🤖 AI Summary
To address the high computational overhead of conventional optimal control methods under frequently varying objective functions, this paper proposes a transferable control framework based on a Function Encoder (FE). The method adopts an offline–online decomposition paradigm: during offline training, a set of reusable neural basis functions is learned to construct a universal function space; during online deployment, only lightweight coefficient estimation is required for zero-shot adaptation to novel objective functions. By integrating imitation learning with data- and problem-description-driven projection mappings, the framework generalizes across diverse dynamical systems, state/action dimensions, and cost structures.
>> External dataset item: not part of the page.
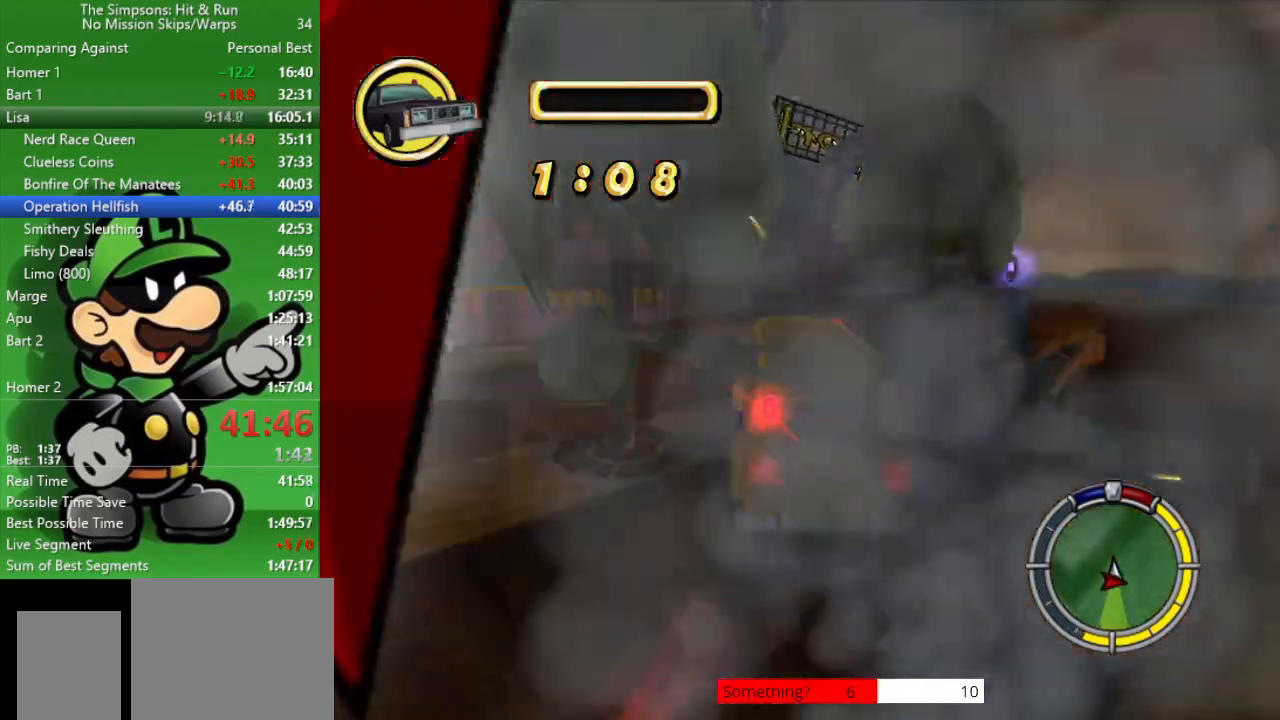
{"buttons": ["L2"], "left_stick": "left", "right_stick": "center", "events": [[17, "L2", "down"], [433, "left_stick", "left"]]}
Experiments demonstrate near-optimal performance on multiple nonlinear systems with minimal online computation, enabling deployment as a semi-global real-time feedback controller. The core contributions are the first introduction of a transferable function-space mechanism and an efficient offline–online decoupled architecture.
📝 Abstract
This paper presents a transferable solution method for optimal control problems with varying objectives using function encoder (FE) policies. Traditional optimization-based approaches must be re-solved whenever objectives change, resulting in prohibitive computational costs for applications requiring frequent evaluation and adaptation. The proposed method learns a reusable set of neural basis functions that spans the control policy space, enabling efficient zero-shot adaptation to new tasks through either projection from data or direct mapping from problem specifications. The key idea is an offline-online decomposition: basis functions are learned once during offline imitation learning, while online adaptation requires only lightweight coefficient estimation. Numerical experiments across diverse dynamics, dimensions, and cost structures show our method delivers near-optimal performance with minimal overhead when generalizing across tasks, enabling semi-global feedback policies suitable for real-time deployment.